▶ _Extract to read_
Segment Open

One in three smartphones sold in the United States runs on Google's Android software.
The US is easily the most developed market for Android phones. Motorola, Sony-Ericsson, Samsung, LG, HTC and others have had handsets on the market for more than a year - although only in force for around nine months.
As such, it probably provides a pointer for how Android phones will fare in other countries.
Google will hope so.
Last month, a shock survey from NPD showed Android phones outselling iPhone the smart-phone segment.
Although NPD is a respected market tracker, many commentators were a little dubious.
Put a second NPD survey, released today, shows Android phones blowing away all comers for the second quarter - staying ahead of iPhone and dethroning RIM’s BlackBerry - the reigning smartphone champ since the fourth quarter of 2007.
Specifically NPD's latest wireless market research reveals that Android accounted for 33% of all smartphones purchased in the second quarter, ahead of BlackBerry maker RIM (28%) and Apple (22%).
More, NPD’s findings are now being backed up by other surveys.

Segment Closed

▶ _Required action 1_
Answer these questions using the article on Android phone sales:
(a) What fraction of smartphones sold in the United States runs on Android?
(b) Since when had RIM's BlackBerry been the reigning smartphone champ?
(c) What share of smartphones purchased in the second quarter did Apple account for?
▶ _Required action 2_
Decide whether each statement agrees with the article on Android phone sales, and back each answer with the deciding words of the article:
(a) Android handsets have been on the US market in force for only around nine months.
(b) In the second quarter, RIM's share of smartphone purchases was larger than Android's.
(c) No other surveys support NPD's findings.
▶ _Required action 3_
Continue the article on Android phone sales from its last sentence.

▶ _Data provided_
Segment Open

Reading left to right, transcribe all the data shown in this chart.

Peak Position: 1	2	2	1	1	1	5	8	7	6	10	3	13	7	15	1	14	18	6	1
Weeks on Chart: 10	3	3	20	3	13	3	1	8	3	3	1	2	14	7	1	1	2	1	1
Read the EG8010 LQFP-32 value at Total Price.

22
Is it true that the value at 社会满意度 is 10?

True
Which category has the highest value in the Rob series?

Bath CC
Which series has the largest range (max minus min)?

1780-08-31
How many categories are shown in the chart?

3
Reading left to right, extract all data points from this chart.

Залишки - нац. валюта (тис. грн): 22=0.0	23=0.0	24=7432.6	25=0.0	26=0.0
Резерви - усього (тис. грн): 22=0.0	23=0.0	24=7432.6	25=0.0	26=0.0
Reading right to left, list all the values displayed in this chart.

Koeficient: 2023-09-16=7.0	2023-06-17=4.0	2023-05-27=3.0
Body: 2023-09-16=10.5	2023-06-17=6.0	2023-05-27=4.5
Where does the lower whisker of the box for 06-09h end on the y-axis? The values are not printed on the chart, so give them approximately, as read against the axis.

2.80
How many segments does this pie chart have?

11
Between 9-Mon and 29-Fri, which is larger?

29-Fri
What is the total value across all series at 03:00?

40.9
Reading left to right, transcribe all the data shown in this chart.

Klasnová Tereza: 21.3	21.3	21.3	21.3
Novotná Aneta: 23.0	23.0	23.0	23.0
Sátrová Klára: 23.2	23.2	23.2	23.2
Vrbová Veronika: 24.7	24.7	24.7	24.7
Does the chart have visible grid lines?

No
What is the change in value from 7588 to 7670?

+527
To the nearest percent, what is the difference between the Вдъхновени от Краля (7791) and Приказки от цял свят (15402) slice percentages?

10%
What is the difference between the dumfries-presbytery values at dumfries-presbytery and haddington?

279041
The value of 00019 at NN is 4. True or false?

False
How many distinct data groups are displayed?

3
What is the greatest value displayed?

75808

Segment Closed

▶ _Reply 1_
(a) One in three.
(b) Since the fourth quarter of 2007.
(c) 22%.

▶ _Reply 2_
(a) Yes: "although only in force for around nine months."
(b) No: "Android accounted for 33% of all smartphones purchased in the second quarter, ahead of BlackBerry maker RIM (28%)"
(c) No: "NPD’s findings are now being backed up by other surveys."

▶ _Reply 3_
A Canalys report released earlier this week said that for the second quarter sales of phones based on Google's Android software were up nearly 900% from a year ago, claiming 34% of the market in the United States.
Canalys put RIM on 32%, Apple on 21.7%.
A year ago, RIM.’s share of the US market was 45%.
A third study, released Monday by Nielsen, found similar trends, with a declining BlackBerry nabbing 33% of new sign-ups over the past six months; Android-based phones 27% and iPhone 23%.
iPhone has the glam appeal and the cult following, but as in New Zealand, it's expensive, has a single official carrier (that is, who can offer a handset subsidy). Androids, by contrast, appear at all price-points, and are being pushed by every phone company.
Telecom, Vodafone and 2degrees have all been jumping on the Android bandwagon over the past couple of months, releasing multiple models.